Planning for Transcranial Focused Ultrasound Neuromodulation
One of the aspects of safely and accurately targeting brain regions with transcranial focused ultrasound is estimating the trajectory and intensity of the ultrasound waves through the skull. Our projects in this theme include synthesising individual skull maps for each study participant and using computer simulations to estimate the acoustic field through the skull.
Estimating individual skull geometry
The skull accounts for the bulk of transcranial ultrasound attenuation and aberration. To make sure our simulations are as accurate as possible, we plan to create individual skull maps for our research participants. The best way to do this is to obtain a computed tomography (CT) image of the head, however, this involves a CT scan at the hospital. We are working on a deep learning method to synthesise a pseudo-CT from a structural magnetic resonance image (MRI) of the head. This will allow us to estimate skull images in-house using the 3T MRI scanning facility at the Brain Research & Imaging Centre at Plymouth University.
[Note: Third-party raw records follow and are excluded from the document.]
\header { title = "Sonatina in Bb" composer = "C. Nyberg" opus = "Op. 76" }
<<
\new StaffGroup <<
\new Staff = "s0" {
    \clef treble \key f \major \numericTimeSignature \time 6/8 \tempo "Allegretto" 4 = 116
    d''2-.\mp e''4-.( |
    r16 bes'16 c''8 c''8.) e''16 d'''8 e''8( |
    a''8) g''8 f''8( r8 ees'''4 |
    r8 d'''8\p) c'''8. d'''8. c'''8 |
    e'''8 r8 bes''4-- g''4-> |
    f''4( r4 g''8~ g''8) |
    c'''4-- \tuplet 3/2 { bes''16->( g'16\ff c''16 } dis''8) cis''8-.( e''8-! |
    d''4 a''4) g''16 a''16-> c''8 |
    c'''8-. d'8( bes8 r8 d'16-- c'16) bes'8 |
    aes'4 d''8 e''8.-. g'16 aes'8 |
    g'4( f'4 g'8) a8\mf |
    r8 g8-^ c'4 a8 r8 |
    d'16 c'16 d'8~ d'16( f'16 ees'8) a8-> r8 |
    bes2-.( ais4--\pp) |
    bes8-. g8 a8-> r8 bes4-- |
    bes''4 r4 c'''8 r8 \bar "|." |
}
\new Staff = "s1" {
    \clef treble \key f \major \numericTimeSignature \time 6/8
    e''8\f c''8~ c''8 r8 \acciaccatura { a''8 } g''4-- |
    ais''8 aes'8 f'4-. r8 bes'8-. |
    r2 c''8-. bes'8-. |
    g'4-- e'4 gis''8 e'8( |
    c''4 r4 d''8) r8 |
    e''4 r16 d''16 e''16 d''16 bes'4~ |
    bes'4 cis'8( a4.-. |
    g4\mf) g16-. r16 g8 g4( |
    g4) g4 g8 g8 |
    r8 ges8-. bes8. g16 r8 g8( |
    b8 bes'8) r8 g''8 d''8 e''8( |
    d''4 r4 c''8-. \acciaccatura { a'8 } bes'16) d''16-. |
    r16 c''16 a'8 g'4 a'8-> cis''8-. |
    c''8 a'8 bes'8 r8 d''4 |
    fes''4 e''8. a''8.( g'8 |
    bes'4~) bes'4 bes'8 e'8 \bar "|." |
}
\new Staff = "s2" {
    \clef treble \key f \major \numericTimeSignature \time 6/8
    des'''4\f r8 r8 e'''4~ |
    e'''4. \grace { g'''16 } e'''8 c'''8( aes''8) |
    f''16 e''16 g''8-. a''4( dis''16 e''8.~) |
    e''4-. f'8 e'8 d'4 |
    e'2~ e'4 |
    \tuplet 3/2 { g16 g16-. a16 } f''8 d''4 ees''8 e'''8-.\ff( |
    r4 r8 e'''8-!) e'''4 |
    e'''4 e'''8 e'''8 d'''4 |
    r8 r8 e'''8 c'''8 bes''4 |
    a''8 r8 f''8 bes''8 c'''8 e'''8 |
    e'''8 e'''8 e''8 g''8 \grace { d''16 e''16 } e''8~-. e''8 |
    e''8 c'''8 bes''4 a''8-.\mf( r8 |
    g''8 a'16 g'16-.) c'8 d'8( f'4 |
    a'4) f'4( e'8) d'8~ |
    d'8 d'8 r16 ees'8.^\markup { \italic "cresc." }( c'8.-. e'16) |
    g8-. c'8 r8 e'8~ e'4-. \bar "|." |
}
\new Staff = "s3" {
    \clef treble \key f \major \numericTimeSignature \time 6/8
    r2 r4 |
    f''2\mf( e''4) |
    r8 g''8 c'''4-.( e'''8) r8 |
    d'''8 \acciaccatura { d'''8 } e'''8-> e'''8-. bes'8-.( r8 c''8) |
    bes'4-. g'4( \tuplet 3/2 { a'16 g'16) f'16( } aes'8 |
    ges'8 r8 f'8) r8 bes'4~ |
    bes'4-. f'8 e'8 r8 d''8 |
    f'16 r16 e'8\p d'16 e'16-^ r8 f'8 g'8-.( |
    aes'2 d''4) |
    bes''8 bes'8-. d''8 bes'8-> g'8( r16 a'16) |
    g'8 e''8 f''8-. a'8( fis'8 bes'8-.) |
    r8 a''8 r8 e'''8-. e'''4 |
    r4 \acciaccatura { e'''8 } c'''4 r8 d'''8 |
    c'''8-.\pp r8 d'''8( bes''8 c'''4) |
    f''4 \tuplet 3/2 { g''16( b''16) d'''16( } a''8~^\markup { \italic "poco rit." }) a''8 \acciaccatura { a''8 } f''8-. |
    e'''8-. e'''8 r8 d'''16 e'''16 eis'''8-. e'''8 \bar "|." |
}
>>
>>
Clockwise from top left: Structural T1-weighted MR image, actual CT image, pseudo-CT image synthesised from T1-weighted MRI, difference image between pseudo-CT and real CT.
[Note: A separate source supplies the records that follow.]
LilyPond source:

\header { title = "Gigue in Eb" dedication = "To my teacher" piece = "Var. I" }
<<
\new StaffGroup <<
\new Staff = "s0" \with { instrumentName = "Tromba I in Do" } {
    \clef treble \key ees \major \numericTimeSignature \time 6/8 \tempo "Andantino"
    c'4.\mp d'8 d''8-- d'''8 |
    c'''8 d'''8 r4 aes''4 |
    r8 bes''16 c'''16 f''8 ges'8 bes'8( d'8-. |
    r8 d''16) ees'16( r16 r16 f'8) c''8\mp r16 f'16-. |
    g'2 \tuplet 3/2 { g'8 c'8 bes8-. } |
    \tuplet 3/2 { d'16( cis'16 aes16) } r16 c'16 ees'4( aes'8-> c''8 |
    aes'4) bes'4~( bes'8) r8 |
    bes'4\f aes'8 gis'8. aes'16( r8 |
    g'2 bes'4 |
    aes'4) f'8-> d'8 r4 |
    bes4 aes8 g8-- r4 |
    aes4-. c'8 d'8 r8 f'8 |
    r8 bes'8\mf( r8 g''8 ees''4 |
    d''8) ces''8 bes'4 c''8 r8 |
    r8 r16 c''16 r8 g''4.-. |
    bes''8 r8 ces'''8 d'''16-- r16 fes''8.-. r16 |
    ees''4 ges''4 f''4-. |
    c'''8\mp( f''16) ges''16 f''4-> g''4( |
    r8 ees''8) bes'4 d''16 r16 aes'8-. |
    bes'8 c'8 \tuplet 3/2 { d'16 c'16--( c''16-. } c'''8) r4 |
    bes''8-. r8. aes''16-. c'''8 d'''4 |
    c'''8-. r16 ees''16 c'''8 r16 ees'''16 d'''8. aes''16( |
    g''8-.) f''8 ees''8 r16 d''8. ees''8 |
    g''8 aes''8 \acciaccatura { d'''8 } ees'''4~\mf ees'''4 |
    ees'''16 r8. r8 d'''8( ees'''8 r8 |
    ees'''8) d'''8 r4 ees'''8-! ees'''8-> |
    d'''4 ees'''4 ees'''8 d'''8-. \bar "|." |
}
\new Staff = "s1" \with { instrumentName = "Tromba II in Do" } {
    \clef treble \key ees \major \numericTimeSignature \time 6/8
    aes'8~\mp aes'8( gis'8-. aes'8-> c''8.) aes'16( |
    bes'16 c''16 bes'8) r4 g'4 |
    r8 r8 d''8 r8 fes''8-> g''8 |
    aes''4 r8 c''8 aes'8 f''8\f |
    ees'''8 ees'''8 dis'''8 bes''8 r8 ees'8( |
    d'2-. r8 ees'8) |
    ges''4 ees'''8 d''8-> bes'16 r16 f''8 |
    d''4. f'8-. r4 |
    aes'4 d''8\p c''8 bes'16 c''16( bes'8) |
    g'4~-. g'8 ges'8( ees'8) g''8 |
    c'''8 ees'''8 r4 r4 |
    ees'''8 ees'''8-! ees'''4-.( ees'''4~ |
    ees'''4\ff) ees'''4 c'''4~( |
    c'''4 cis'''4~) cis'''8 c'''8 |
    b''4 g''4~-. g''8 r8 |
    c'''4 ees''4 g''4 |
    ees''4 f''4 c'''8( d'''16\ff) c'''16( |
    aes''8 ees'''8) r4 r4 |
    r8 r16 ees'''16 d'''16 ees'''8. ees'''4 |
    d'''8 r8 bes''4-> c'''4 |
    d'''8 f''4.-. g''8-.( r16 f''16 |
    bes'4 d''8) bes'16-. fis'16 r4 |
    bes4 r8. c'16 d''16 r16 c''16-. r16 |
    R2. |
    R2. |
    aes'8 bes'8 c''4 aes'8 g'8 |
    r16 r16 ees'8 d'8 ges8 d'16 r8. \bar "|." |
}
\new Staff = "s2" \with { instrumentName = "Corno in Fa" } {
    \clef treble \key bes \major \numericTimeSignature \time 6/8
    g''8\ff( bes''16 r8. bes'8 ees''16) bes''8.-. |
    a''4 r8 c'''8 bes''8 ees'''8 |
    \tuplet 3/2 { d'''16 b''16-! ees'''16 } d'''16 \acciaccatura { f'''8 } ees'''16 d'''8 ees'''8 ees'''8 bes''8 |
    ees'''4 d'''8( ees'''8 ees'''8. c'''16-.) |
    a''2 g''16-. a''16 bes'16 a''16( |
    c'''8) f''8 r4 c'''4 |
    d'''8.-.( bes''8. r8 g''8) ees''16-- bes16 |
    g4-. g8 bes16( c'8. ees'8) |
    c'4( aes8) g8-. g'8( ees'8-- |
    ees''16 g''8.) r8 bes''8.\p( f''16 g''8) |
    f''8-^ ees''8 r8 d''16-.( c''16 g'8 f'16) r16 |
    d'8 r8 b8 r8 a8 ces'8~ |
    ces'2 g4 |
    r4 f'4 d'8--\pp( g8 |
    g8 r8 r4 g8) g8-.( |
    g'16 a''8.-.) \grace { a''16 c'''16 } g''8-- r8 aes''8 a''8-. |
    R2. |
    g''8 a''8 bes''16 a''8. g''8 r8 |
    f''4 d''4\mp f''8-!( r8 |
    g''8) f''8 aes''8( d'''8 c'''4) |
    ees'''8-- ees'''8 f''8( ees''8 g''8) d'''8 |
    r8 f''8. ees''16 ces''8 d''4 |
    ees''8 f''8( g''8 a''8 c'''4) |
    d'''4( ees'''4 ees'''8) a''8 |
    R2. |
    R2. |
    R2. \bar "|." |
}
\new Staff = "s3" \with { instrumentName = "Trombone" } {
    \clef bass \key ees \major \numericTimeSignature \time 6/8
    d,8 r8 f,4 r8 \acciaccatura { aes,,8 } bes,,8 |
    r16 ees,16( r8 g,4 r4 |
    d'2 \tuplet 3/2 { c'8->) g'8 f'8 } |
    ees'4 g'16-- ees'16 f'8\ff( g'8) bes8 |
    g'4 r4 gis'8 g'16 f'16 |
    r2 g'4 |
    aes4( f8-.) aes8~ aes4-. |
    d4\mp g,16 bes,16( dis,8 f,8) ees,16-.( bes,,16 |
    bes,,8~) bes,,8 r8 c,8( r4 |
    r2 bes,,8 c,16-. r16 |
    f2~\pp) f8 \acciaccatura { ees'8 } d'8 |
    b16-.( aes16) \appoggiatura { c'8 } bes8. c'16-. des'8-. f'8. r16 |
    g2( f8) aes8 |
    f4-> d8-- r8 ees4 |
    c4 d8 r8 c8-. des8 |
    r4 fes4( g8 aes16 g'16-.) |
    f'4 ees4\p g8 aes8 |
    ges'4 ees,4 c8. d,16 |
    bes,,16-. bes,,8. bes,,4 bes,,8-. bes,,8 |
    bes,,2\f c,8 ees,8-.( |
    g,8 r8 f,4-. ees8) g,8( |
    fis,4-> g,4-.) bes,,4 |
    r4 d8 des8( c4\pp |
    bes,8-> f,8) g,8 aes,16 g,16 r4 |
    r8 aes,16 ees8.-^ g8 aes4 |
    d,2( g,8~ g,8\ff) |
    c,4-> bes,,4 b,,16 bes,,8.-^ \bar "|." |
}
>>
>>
We can estimate and visualise the path of the acoustic pressure wave generated by the ultrasound transducer through the skull using computer simulations. We use a Matlab-based toolbox, k-Wave (Treeby and Cox, 2010), to perform acoustic simulations based on individual skull anatomy and transducer positions to get a better picture of where the ultrasound wave is going and how much pressure is being applied.
Left to right: Structural T1-weighted MR image, CT image, simulated ultrasound focus in the dorsal anterior cingulate cortex (in colour) on the structural MR image.